WORK INSTRUCTIONS:
Span requested from the data below: the line with "231. Successfully forked" through the line with "- Back-off （回退）", both included. Give only these lines again, exactly, and leave every picture out.

Source texts of formatted documents:
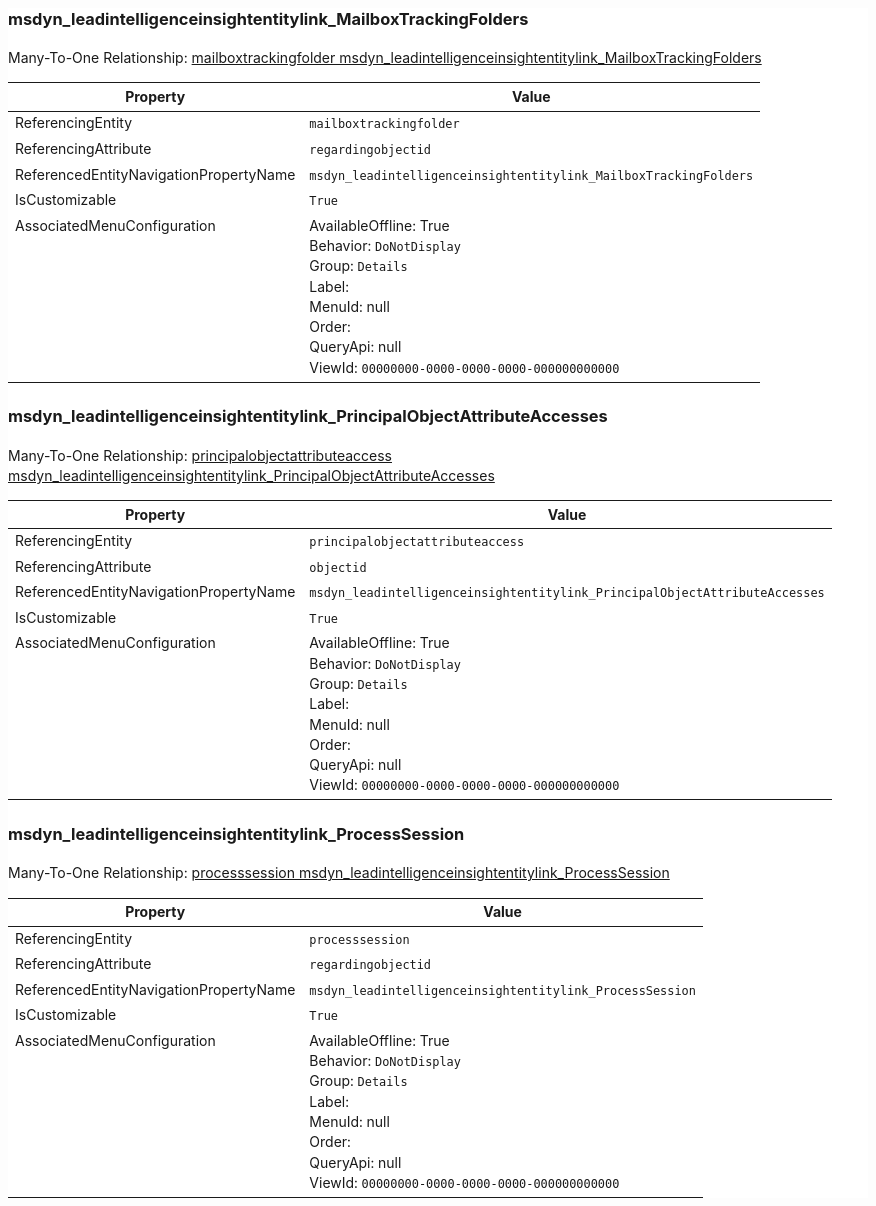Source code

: ### <a name="BKMK_msdyn_leadintelligenceinsightentitylink_MailboxTrackingFolders"></a> msdyn_leadintelligenceinsightentitylink_MailboxTrackingFolders

Many-To-One Relationship: [mailboxtrackingfolder msdyn_leadintelligenceinsightentitylink_MailboxTrackingFolders](mailboxtrackingfolder.md#BKMK_msdyn_leadintelligenceinsightentitylink_MailboxTrackingFolders)

|Property|Value|
|---|---|
|ReferencingEntity|`mailboxtrackingfolder`|
|ReferencingAttribute|`regardingobjectid`|
|ReferencedEntityNavigationPropertyName|`msdyn_leadintelligenceinsightentitylink_MailboxTrackingFolders`|
|IsCustomizable|`True`|
|AssociatedMenuConfiguration|AvailableOffline: True<br />Behavior: `DoNotDisplay`<br />Group: `Details`<br />Label: <br />MenuId: null<br />Order: <br />QueryApi: null<br />ViewId: `00000000-0000-0000-0000-000000000000`|

### <a name="BKMK_msdyn_leadintelligenceinsightentitylink_PrincipalObjectAttributeAccesses"></a> msdyn_leadintelligenceinsightentitylink_PrincipalObjectAttributeAccesses

Many-To-One Relationship: [principalobjectattributeaccess msdyn_leadintelligenceinsightentitylink_PrincipalObjectAttributeAccesses](principalobjectattributeaccess.md#BKMK_msdyn_leadintelligenceinsightentitylink_PrincipalObjectAttributeAccesses)

|Property|Value|
|---|---|
|ReferencingEntity|`principalobjectattributeaccess`|
|ReferencingAttribute|`objectid`|
|ReferencedEntityNavigationPropertyName|`msdyn_leadintelligenceinsightentitylink_PrincipalObjectAttributeAccesses`|
|IsCustomizable|`True`|
|AssociatedMenuConfiguration|AvailableOffline: True<br />Behavior: `DoNotDisplay`<br />Group: `Details`<br />Label: <br />MenuId: null<br />Order: <br />QueryApi: null<br />ViewId: `00000000-0000-0000-0000-000000000000`|

### <a name="BKMK_msdyn_leadintelligenceinsightentitylink_ProcessSession"></a> msdyn_leadintelligenceinsightentitylink_ProcessSession

Many-To-One Relationship: [processsession msdyn_leadintelligenceinsightentitylink_ProcessSession](processsession.md#BKMK_msdyn_leadintelligenceinsightentitylink_ProcessSession)

|Property|Value|
|---|---|
|ReferencingEntity|`processsession`|
|ReferencingAttribute|`regardingobjectid`|
|ReferencedEntityNavigationPropertyName|`msdyn_leadintelligenceinsightentitylink_ProcessSession`|
|IsCustomizable|`True`|
|AssociatedMenuConfiguration|AvailableOffline: True<br />Behavior: `DoNotDisplay`<br />Group: `Details`<br />Label: <br />MenuId: null<br />Order: <br />QueryApi: null<br />ViewId: `00000000-0000-0000-0000-000000000000`|
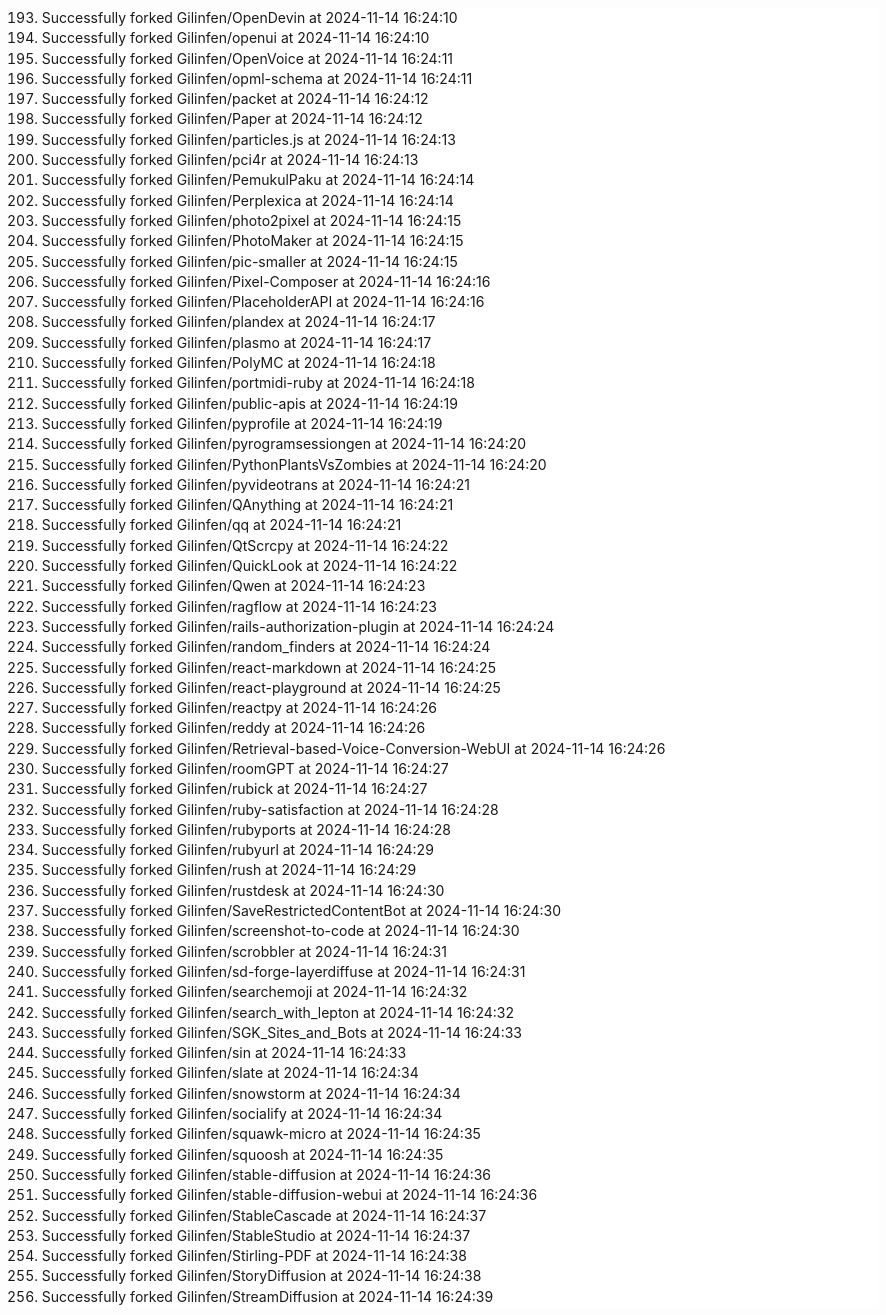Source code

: 193. Successfully forked Gilinfen/OpenDevin at 2024-11-14 16:24:10
194. Successfully forked Gilinfen/openui at 2024-11-14 16:24:10
195. Successfully forked Gilinfen/OpenVoice at 2024-11-14 16:24:11
196. Successfully forked Gilinfen/opml-schema at 2024-11-14 16:24:11
197. Successfully forked Gilinfen/packet at 2024-11-14 16:24:12
198. Successfully forked Gilinfen/Paper at 2024-11-14 16:24:12
199. Successfully forked Gilinfen/particles.js at 2024-11-14 16:24:13
200. Successfully forked Gilinfen/pci4r at 2024-11-14 16:24:13
201. Successfully forked Gilinfen/PemukulPaku at 2024-11-14 16:24:14
202. Successfully forked Gilinfen/Perplexica at 2024-11-14 16:24:14
203. Successfully forked Gilinfen/photo2pixel at 2024-11-14 16:24:15
204. Successfully forked Gilinfen/PhotoMaker at 2024-11-14 16:24:15
205. Successfully forked Gilinfen/pic-smaller at 2024-11-14 16:24:15
206. Successfully forked Gilinfen/Pixel-Composer at 2024-11-14 16:24:16
207. Successfully forked Gilinfen/PlaceholderAPI at 2024-11-14 16:24:16
208. Successfully forked Gilinfen/plandex at 2024-11-14 16:24:17
209. Successfully forked Gilinfen/plasmo at 2024-11-14 16:24:17
210. Successfully forked Gilinfen/PolyMC at 2024-11-14 16:24:18
211. Successfully forked Gilinfen/portmidi-ruby at 2024-11-14 16:24:18
212. Successfully forked Gilinfen/public-apis at 2024-11-14 16:24:19
213. Successfully forked Gilinfen/pyprofile at 2024-11-14 16:24:19
214. Successfully forked Gilinfen/pyrogramsessiongen at 2024-11-14 16:24:20
215. Successfully forked Gilinfen/PythonPlantsVsZombies at 2024-11-14 16:24:20
216. Successfully forked Gilinfen/pyvideotrans at 2024-11-14 16:24:21
217. Successfully forked Gilinfen/QAnything at 2024-11-14 16:24:21
218. Successfully forked Gilinfen/qq at 2024-11-14 16:24:21
219. Successfully forked Gilinfen/QtScrcpy at 2024-11-14 16:24:22
220. Successfully forked Gilinfen/QuickLook at 2024-11-14 16:24:22
221. Successfully forked Gilinfen/Qwen at 2024-11-14 16:24:23
222. Successfully forked Gilinfen/ragflow at 2024-11-14 16:24:23
223. Successfully forked Gilinfen/rails-authorization-plugin at 2024-11-14 16:24:24
224. Successfully forked Gilinfen/random_finders at 2024-11-14 16:24:24
225. Successfully forked Gilinfen/react-markdown at 2024-11-14 16:24:25
226. Successfully forked Gilinfen/react-playground at 2024-11-14 16:24:25
227. Successfully forked Gilinfen/reactpy at 2024-11-14 16:24:26
228. Successfully forked Gilinfen/reddy at 2024-11-14 16:24:26
229. Successfully forked Gilinfen/Retrieval-based-Voice-Conversion-WebUI at 2024-11-14 16:24:26
230. Successfully forked Gilinfen/roomGPT at 2024-11-14 16:24:27
231. Successfully forked Gilinfen/rubick at 2024-11-14 16:24:27
232. Successfully forked Gilinfen/ruby-satisfaction at 2024-11-14 16:24:28
233. Successfully forked Gilinfen/rubyports at 2024-11-14 16:24:28
234. Successfully forked Gilinfen/rubyurl at 2024-11-14 16:24:29
235. Successfully forked Gilinfen/rush at 2024-11-14 16:24:29
236. Successfully forked Gilinfen/rustdesk at 2024-11-14 16:24:30
237. Successfully forked Gilinfen/SaveRestrictedContentBot at 2024-11-14 16:24:30
238. Successfully forked Gilinfen/screenshot-to-code at 2024-11-14 16:24:30
239. Successfully forked Gilinfen/scrobbler at 2024-11-14 16:24:31
240. Successfully forked Gilinfen/sd-forge-layerdiffuse at 2024-11-14 16:24:31
241. Successfully forked Gilinfen/searchemoji at 2024-11-14 16:24:32
242. Successfully forked Gilinfen/search_with_lepton at 2024-11-14 16:24:32
243. Successfully forked Gilinfen/SGK_Sites_and_Bots at 2024-11-14 16:24:33
244. Successfully forked Gilinfen/sin at 2024-11-14 16:24:33
245. Successfully forked Gilinfen/slate at 2024-11-14 16:24:34
246. Successfully forked Gilinfen/snowstorm at 2024-11-14 16:24:34
247. Successfully forked Gilinfen/socialify at 2024-11-14 16:24:34
248. Successfully forked Gilinfen/squawk-micro at 2024-11-14 16:24:35
249. Successfully forked Gilinfen/squoosh at 2024-11-14 16:24:35
250. Successfully forked Gilinfen/stable-diffusion at 2024-11-14 16:24:36
251. Successfully forked Gilinfen/stable-diffusion-webui at 2024-11-14 16:24:36
252. Successfully forked Gilinfen/StableCascade at 2024-11-14 16:24:37
253. Successfully forked Gilinfen/StableStudio at 2024-11-14 16:24:37
254. Successfully forked Gilinfen/Stirling-PDF at 2024-11-14 16:24:38
255. Successfully forked Gilinfen/StoryDiffusion at 2024-11-14 16:24:38
256. Successfully forked Gilinfen/StreamDiffusion at 2024-11-14 16:24:39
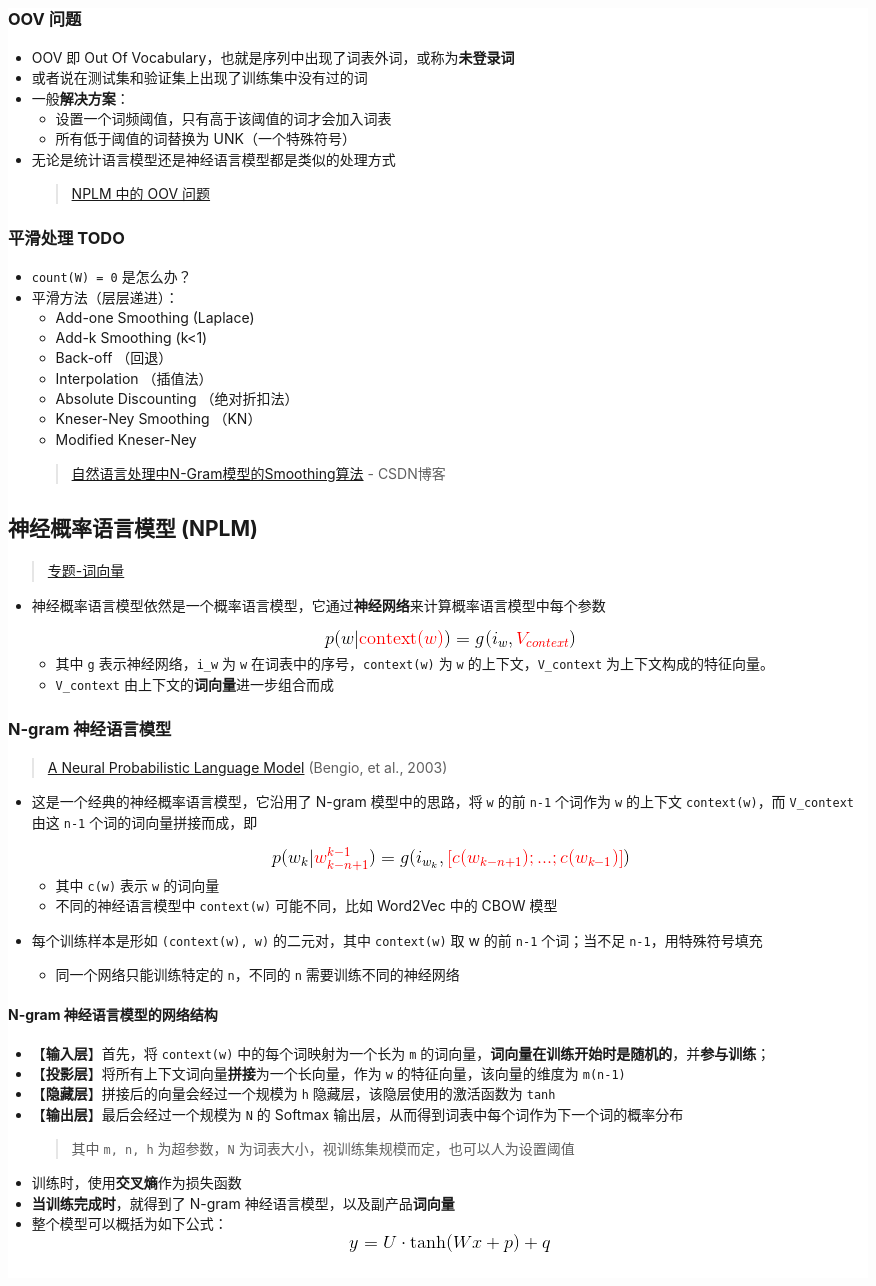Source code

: ### OOV 问题
- OOV 即 Out Of Vocabulary，也就是序列中出现了词表外词，或称为**未登录词**
- 或者说在测试集和验证集上出现了训练集中没有过的词
- 一般**解决方案**：
  - 设置一个词频阈值，只有高于该阈值的词才会加入词表
  - 所有低于阈值的词替换为 UNK（一个特殊符号）
- 无论是统计语言模型还是神经语言模型都是类似的处理方式
  > [NPLM 中的 OOV 问题](#nplm-中的-oov-问题)

### 平滑处理 TODO
- `count(W) = 0` 是怎么办？ 
- 平滑方法（层层递进）：
  - Add-one Smoothing (Laplace)
  - Add-k Smoothing (k<1)
  - Back-off （回退）
  - Interpolation （插值法）
  - Absolute Discounting （绝对折扣法）
  - Kneser-Ney Smoothing （KN）
  - Modified Kneser-Ney
  > [自然语言处理中N-Gram模型的Smoothing算法](https://blog.csdn.net/baimafujinji/article/details/51297802) - CSDN博客 


## 神经概率语言模型 (NPLM)
> [专题-词向量](./专题-词向量.md)
- 神经概率语言模型依然是一个概率语言模型，它通过**神经网络**来计算概率语言模型中每个参数
  <div align="center"><a href="http://www.codecogs.com/eqnedit.php?latex=p(w|{\color{Red}\text{context}(w)})=g(i_w,{\color{Red}V_{context}})"><img src="../assets/公式_20180806100950.png" height="" /></a></div>
  
  - 其中 `g` 表示神经网络，`i_w` 为 `w` 在词表中的序号，`context(w)` 为 `w` 的上下文，`V_context` 为上下文构成的特征向量。
  - `V_context` 由上下文的**词向量**进一步组合而成

### N-gram 神经语言模型
> [A Neural Probabilistic Language Model](http://www.jmlr.org/papers/volume3/bengio03a/bengio03a.pdf) (Bengio, et al., 2003)
- 这是一个经典的神经概率语言模型，它沿用了 N-gram 模型中的思路，将 `w` 的前 `n-1` 个词作为 `w` 的上下文 `context(w)`，而 `V_context` 由这 `n-1` 个词的词向量拼接而成，即
  <div align="center"><a href="http://www.codecogs.com/eqnedit.php?latex=p(w_k|{\color{Red}w_{k-n&plus;1}^{k-1}})=g(i_{w_k},{\color{Red}[c(w_{k-n&plus;1});...;c(w_{k-1})]})"><img src="../assets/公式_20180806102047.png" height="" /></a></div>

  - 其中 `c(w)` 表示 `w` 的词向量
  - 不同的神经语言模型中 `context(w)` 可能不同，比如 Word2Vec 中的 CBOW 模型
- 每个训练样本是形如 `(context(w), w)` 的二元对，其中 `context(w)` 取 w 的前 `n-1` 个词；当不足 `n-1`，用特殊符号填充
  - 同一个网络只能训练特定的 `n`，不同的 `n` 需要训练不同的神经网络

#### N-gram 神经语言模型的网络结构
  - 【**输入层**】首先，将 `context(w)` 中的每个词映射为一个长为 `m` 的词向量，**词向量在训练开始时是随机的**，并**参与训练**；
  - 【**投影层**】将所有上下文词向量**拼接**为一个长向量，作为 `w` 的特征向量，该向量的维度为 `m(n-1)`
  - 【**隐藏层**】拼接后的向量会经过一个规模为 `h` 隐藏层，该隐层使用的激活函数为 `tanh`
  - 【**输出层**】最后会经过一个规模为 `N` 的 Softmax 输出层，从而得到词表中每个词作为下一个词的概率分布
    > 其中 `m, n, h` 为超参数，`N` 为词表大小，视训练集规模而定，也可以人为设置阈值
  - 训练时，使用**交叉熵**作为损失函数
  - **当训练完成时**，就得到了 N-gram 神经语言模型，以及副产品**词向量**
  - 整个模型可以概括为如下公式：
    <div align="center"><a href="http://www.codecogs.com/eqnedit.php?latex=y=U\cdot\tanh(Wx&plus;p)&plus;q"><img src="../assets/公式_2018080695721.png" height="" /></a></div><br/>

YOUR RESPONSE:
231. Successfully forked Gilinfen/rubick at 2024-11-14 16:24:27
232. Successfully forked Gilinfen/ruby-satisfaction at 2024-11-14 16:24:28
233. Successfully forked Gilinfen/rubyports at 2024-11-14 16:24:28
234. Successfully forked Gilinfen/rubyurl at 2024-11-14 16:24:29
235. Successfully forked Gilinfen/rush at 2024-11-14 16:24:29
236. Successfully forked Gilinfen/rustdesk at 2024-11-14 16:24:30
237. Successfully forked Gilinfen/SaveRestrictedContentBot at 2024-11-14 16:24:30
238. Successfully forked Gilinfen/screenshot-to-code at 2024-11-14 16:24:30
239. Successfully forked Gilinfen/scrobbler at 2024-11-14 16:24:31
240. Successfully forked Gilinfen/sd-forge-layerdiffuse at 2024-11-14 16:24:31
241. Successfully forked Gilinfen/searchemoji at 2024-11-14 16:24:32
242. Successfully forked Gilinfen/search_with_lepton at 2024-11-14 16:24:32
243. Successfully forked Gilinfen/SGK_Sites_and_Bots at 2024-11-14 16:24:33
244. Successfully forked Gilinfen/sin at 2024-11-14 16:24:33
245. Successfully forked Gilinfen/slate at 2024-11-14 16:24:34
246. Successfully forked Gilinfen/snowstorm at 2024-11-14 16:24:34
247. Successfully forked Gilinfen/socialify at 2024-11-14 16:24:34
248. Successfully forked Gilinfen/squawk-micro at 2024-11-14 16:24:35
249. Successfully forked Gilinfen/squoosh at 2024-11-14 16:24:35
250. Successfully forked Gilinfen/stable-diffusion at 2024-11-14 16:24:36
251. Successfully forked Gilinfen/stable-diffusion-webui at 2024-11-14 16:24:36
252. Successfully forked Gilinfen/StableCascade at 2024-11-14 16:24:37
253. Successfully forked Gilinfen/StableStudio at 2024-11-14 16:24:37
254. Successfully forked Gilinfen/Stirling-PDF at 2024-11-14 16:24:38
255. Successfully forked Gilinfen/StoryDiffusion at 2024-11-14 16:24:38
256. Successfully forked Gilinfen/StreamDiffusion at 2024-11-14 16:24:39
Source code

: ### OOV 问题
- OOV 即 Out Of Vocabulary，也就是序列中出现了词表外词，或称为**未登录词**
- 或者说在测试集和验证集上出现了训练集中没有过的词
- 一般**解决方案**：
  - 设置一个词频阈值，只有高于该阈值的词才会加入词表
  - 所有低于阈值的词替换为 UNK（一个特殊符号）
- 无论是统计语言模型还是神经语言模型都是类似的处理方式
  > [NPLM 中的 OOV 问题](#nplm-中的-oov-问题)

### 平滑处理 TODO
- `count(W) = 0` 是怎么办？ 
- 平滑方法（层层递进）：
  - Add-one Smoothing (Laplace)
  - Add-k Smoothing (k<1)
  - Back-off （回退）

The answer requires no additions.